● **ACTIVITY**
Go over the lines below, and when one contains the word "none", copy it.

Items from a dataset:
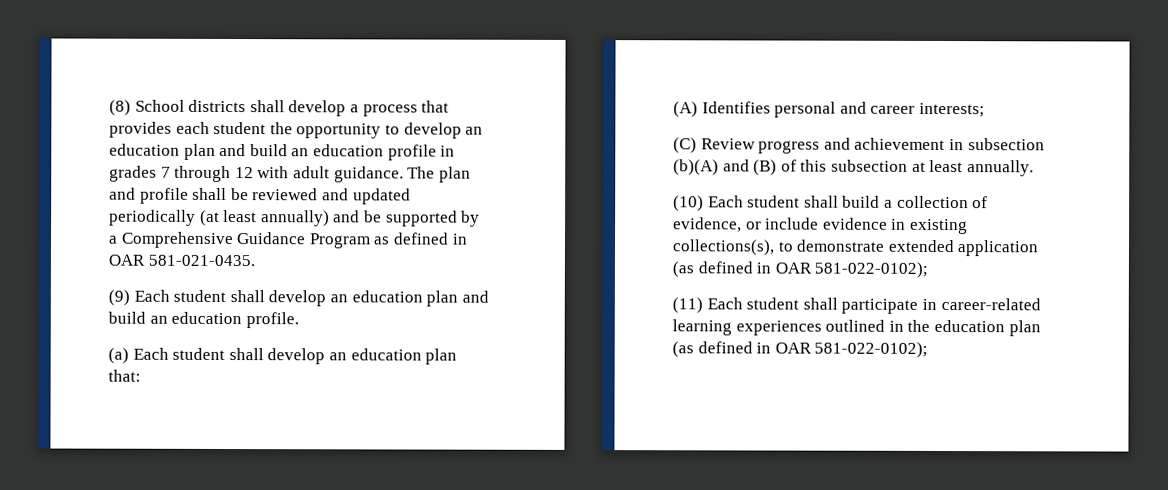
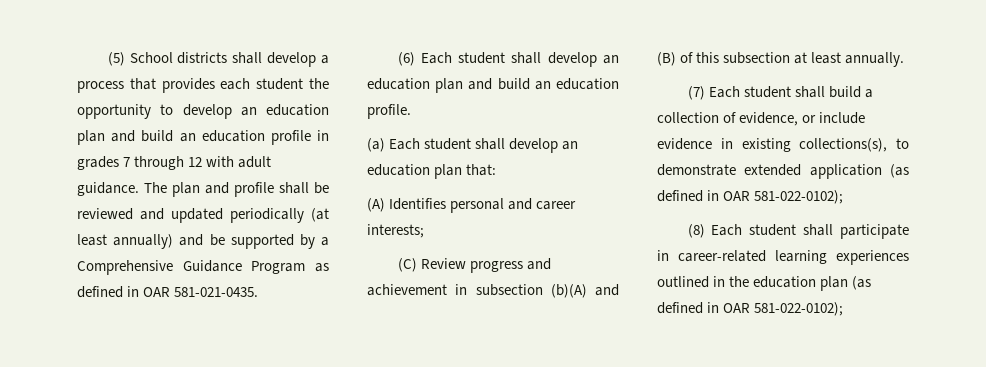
[109,99,131,116] (8) -> [107,52,125,66] (5)
[108,289,130,306] (9) -> [397,52,415,66] (6)
[673,195,704,212] (10) -> [687,86,705,100] (7)
[672,297,703,314] (11) -> [687,224,705,238] (8)

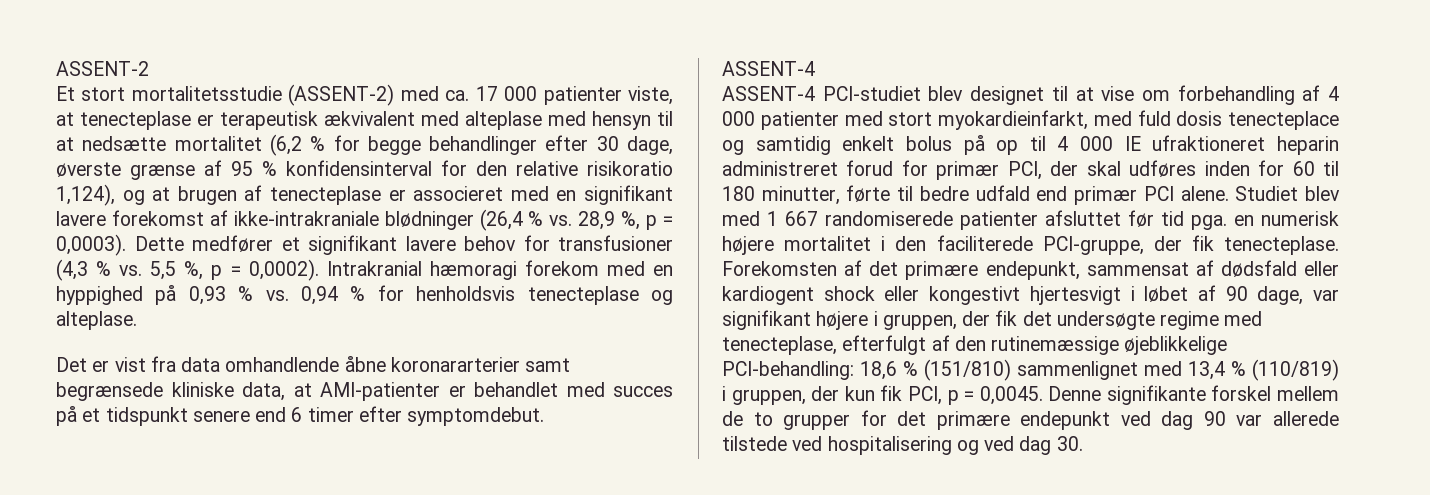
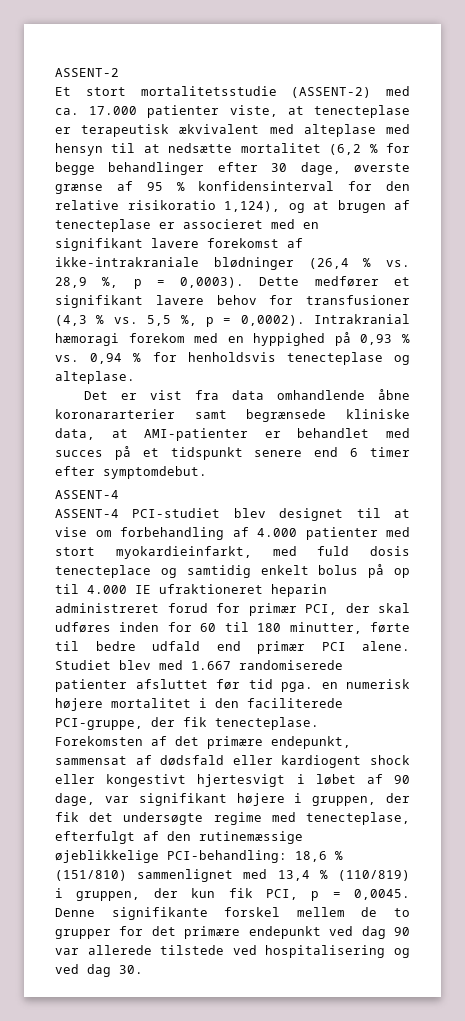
[475,86,538,101] 17 000 -> [89,106,138,115] 17.000
[1328,86,1339,101] [722,111,755,126] 4 000 -> [257,528,297,537] 4.000
[1057,136,1114,151] 4 000 -> [87,585,127,594] 4.000
[767,211,818,226] 1 667 -> [191,661,231,670] 1.667

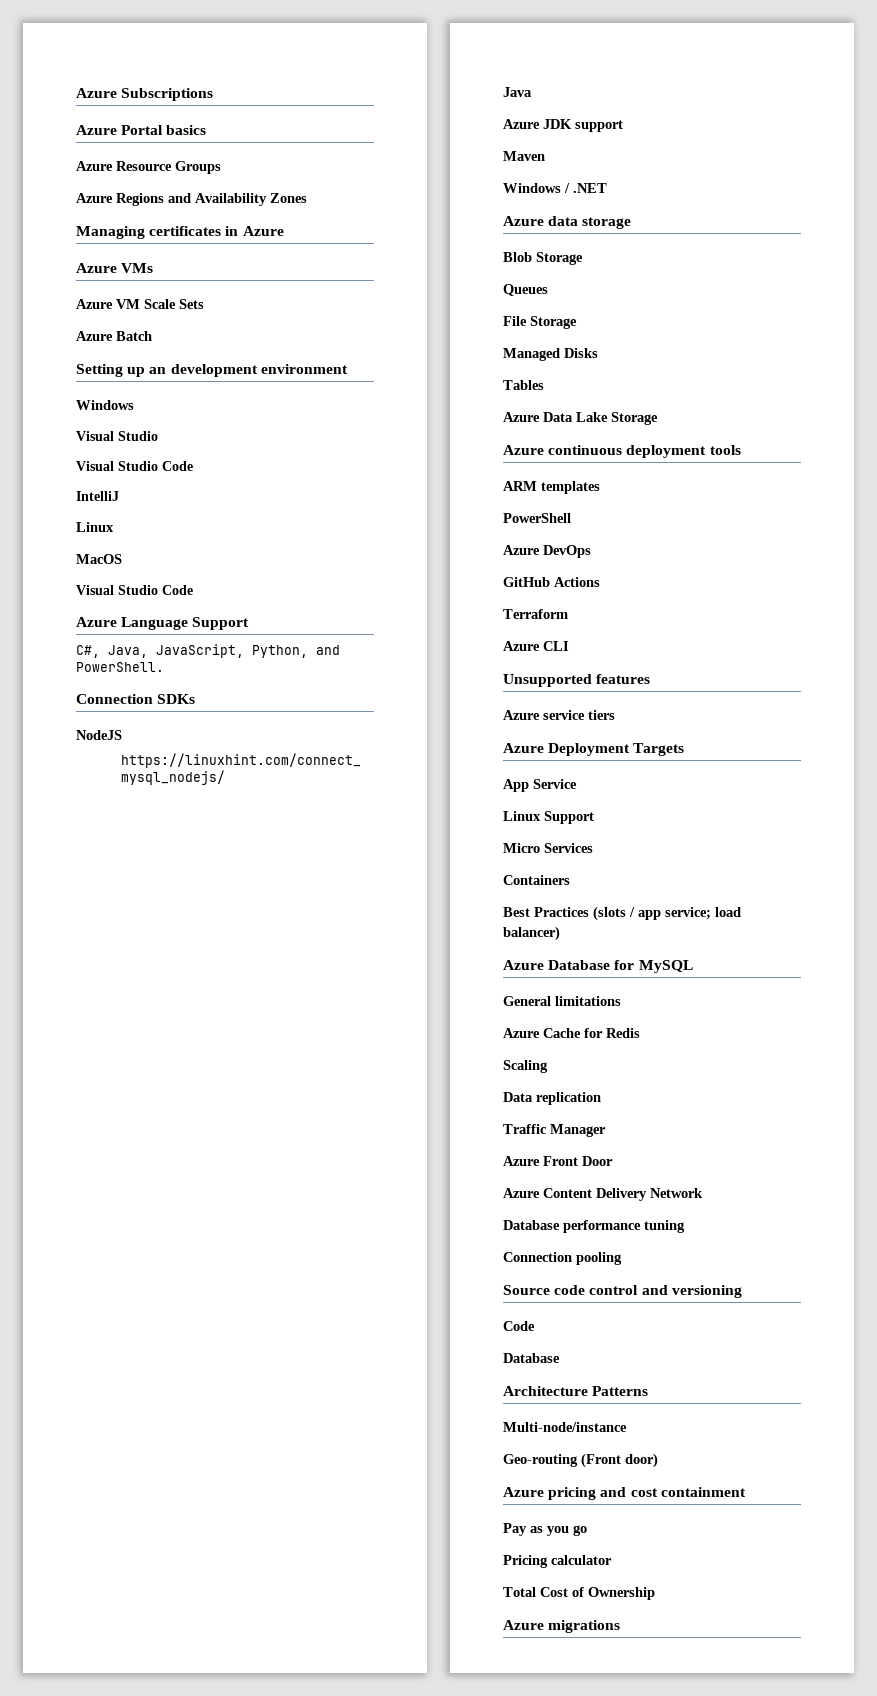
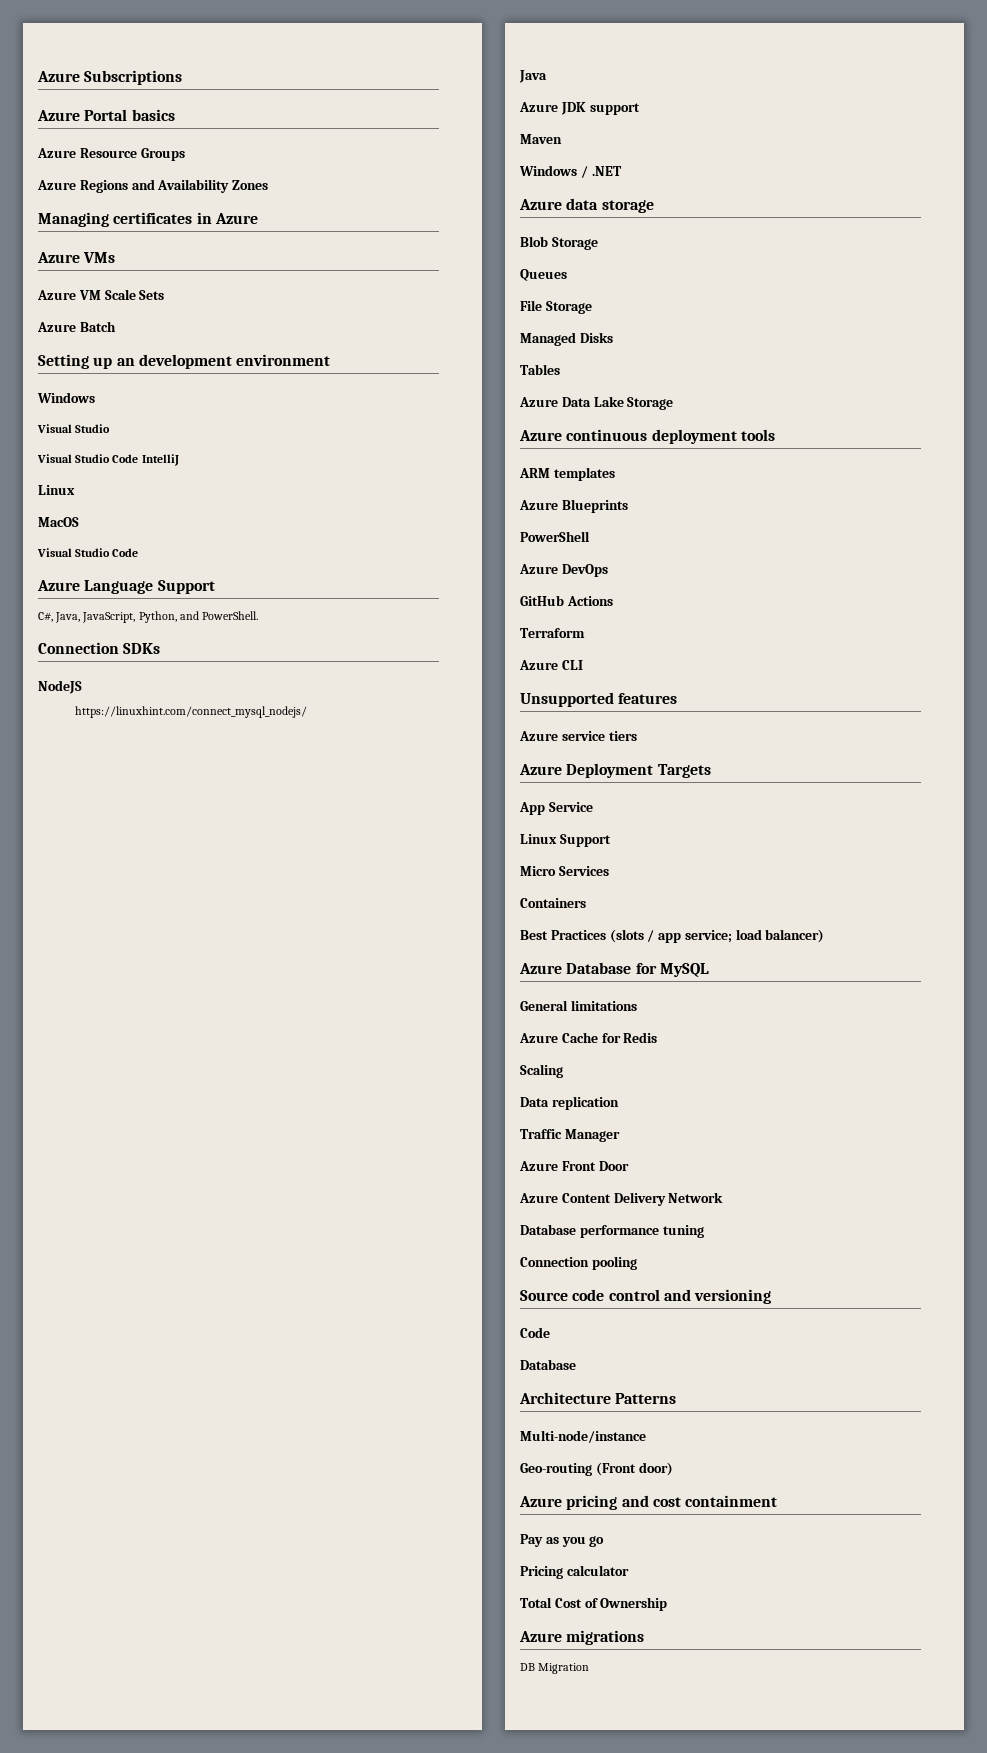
(193, 466) // -> (139, 458) none
(600, 487) none -> [519,499,628,513] // Azure Blueprints
(621, 1626) none -> [520,1663,590,1674] // DB Migration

● **TASK ANSWER**
(193, 466) // -> (139, 458) none
(600, 487) none -> [519,499,628,513] // Azure Blueprints
(621, 1626) none -> [520,1663,590,1674] // DB Migration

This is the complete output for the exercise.